Tre righe. Tre stupide sciocche righe. Tre righe quasi prive di significato, qualche piccolo emoticon, due tre punti di sospensione… qualche frase o parola troncata, quell’italiano strappato e seviziato tipico della posta elettronica…
Guardava il monitor e si chiedeva come fosse possibile che tre stupide fottute righe prive di calore e di consistenza potessero metterlo così a disagio.
-------Ciao. Come va? Io abb bene :-)
sono di nuovo in giro a fare la trottola…
Spero di vederti. CU Baci -------
Fissava il monitor come intontito, e gli sembrava che le lettere pulsassero, tre sciocche righe che prendevano vita e gli danzavano attorno la testa come indiani all’attacco della carovana… e gli urlavano nelle orecchie, violentemente e senza posa, tre note stonate nello spartito regolare della sua giornata.
L’essere in ufficio di fronte a tante persone, seppure ignare di tutto, non faceva che aumentare a dismisura il suo disagio.
Odiava quegli attimi ed i capelli gli si rizzavano sulla nuca.
Continuava a fingersi indaffarato, batteva sui tasti rumorosamente ma in modo privo di logica.
Non riusciva a togliersi dalla testa quelle tre righe, solitarie nella pagina, quasi offensive nella loro stringatezza. Eppure…
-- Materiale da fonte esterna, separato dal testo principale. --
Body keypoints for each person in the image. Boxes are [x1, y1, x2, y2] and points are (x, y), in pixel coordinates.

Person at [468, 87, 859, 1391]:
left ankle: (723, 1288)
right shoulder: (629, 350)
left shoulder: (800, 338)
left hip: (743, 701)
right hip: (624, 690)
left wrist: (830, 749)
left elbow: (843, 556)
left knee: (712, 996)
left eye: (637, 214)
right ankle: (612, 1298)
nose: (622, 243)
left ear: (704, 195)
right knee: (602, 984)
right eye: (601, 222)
Non riusciva a togliersi da dentro quella sospensione creata da quegli sciocchi puntini dopo “trottola”… troppe erano le cose che sottintendevano e nello stesso tempo sottolineavano.
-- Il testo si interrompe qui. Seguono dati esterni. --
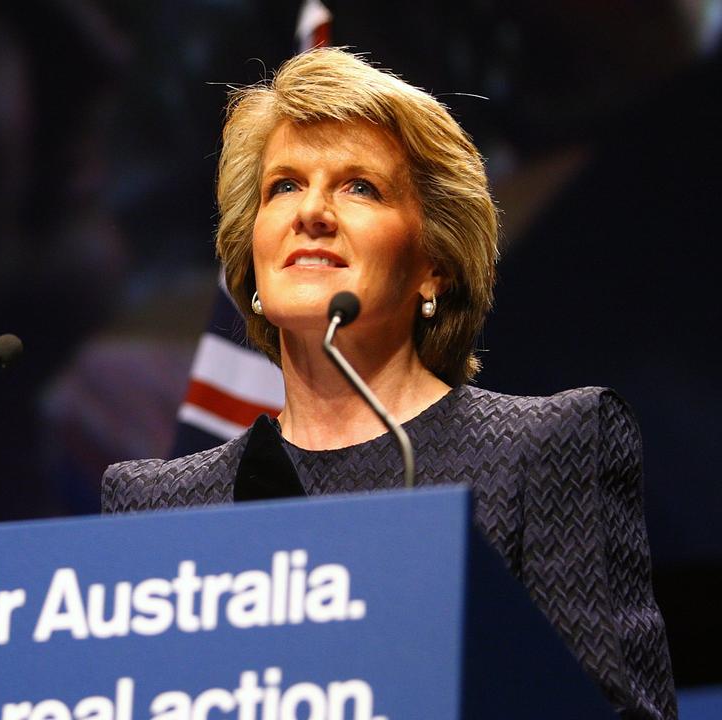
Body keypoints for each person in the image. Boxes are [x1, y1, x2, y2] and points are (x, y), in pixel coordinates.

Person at [100, 47, 675, 720]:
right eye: (283, 185)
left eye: (359, 187)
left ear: (432, 268)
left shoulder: (543, 448)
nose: (311, 211)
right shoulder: (159, 506)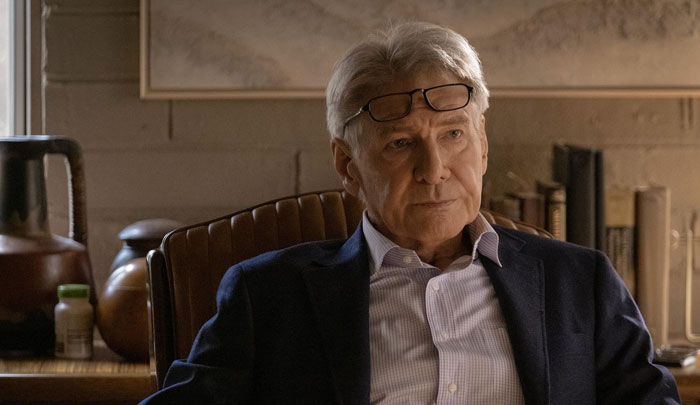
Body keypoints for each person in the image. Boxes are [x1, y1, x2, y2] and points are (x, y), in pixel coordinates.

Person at [140, 22, 680, 404]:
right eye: (400, 144)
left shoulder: (579, 282)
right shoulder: (267, 297)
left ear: (483, 145)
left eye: (453, 135)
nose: (434, 168)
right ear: (348, 166)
Una sola cosa era certa: lei era di nuovo “free”, la caccia era aperta e quello era un invito a parteciparvi.
La cosa sarebbe dovuta essere eccitante, ma non era così per lui. Gli rivennero su ricordi come l’alcool ad un ubriaco, in modo incontrollabile ed indesiderato. E facevano male…
Quelle tre righe riaprivano un mondo e ricostruivano un dolore.
Il cervello continuava a vomitare ricordi; e più erano belli, più gli si accodavano quelli pesanti.
Poteva sentire gli odori ed i sapori, era di nuovo lì fisicamente… e fisicamente sentiva anche quella sofferenza, quella sensazione d’impotenza, quel disagio d’averla persa e di essersi comportato come non voleva, in un modo che non si aspettava. Perderla era coinciso con il perdere la stima in sé e le due perdite unite lo avevano schiantato, minando fortemente le sue fondamenta, la sua sicurezza e indipendenza.
E ora tre fottutissime righe, quasi fuori luogo in quel posto di lavoro, avevano riavvivato il disagio dalle ceneri di un fuoco mai spento.
Ma quello era anche un invito, una richiesta d’aiuto. Urlava: non mi lasciare ad altri, riprendimi, riconquistami, riottienimi. E lui non voleva vederla con altri…
Forse poteva anche ricostruire tutto e riprendersi ciò che ancora sentiva suo.
Mettere in gioco i ricordi e rischiare di perderli tutti.
Ma anche rischiare di vincerne di nuovi e più caldi.
Ma poter anche schiantarsi di nuovo.
Ma poter davvero riconquistarla.
Ma poter anche scoprire che non ne valeva la pena.
Ma poter anche godere e non soffrire.
Ma le persone non cambiano.
Ma lei gli piaceva così.
…Il tempo sembrava gocciolare lentamente, troppo lentamente, quasi fermo.. eppure mille pensieri gli affollavano le idee. Sudava un poco, era teso, e si sentiva a disagio.
Sentiva che doveva prendere una decisione, veloce, prima che il dubbio gli si piantasse dentro.
In un secondo decidere se salvare i ricordi, vivere di ricordi o cedere ai ricordi. Logica, nostalgia o passione…
Ed alla fine prese una delle decisioni importanti della sua giovane vita:
SHIFT-CANC
…e con sollievo si accorse che erano passati solo 5 minuti.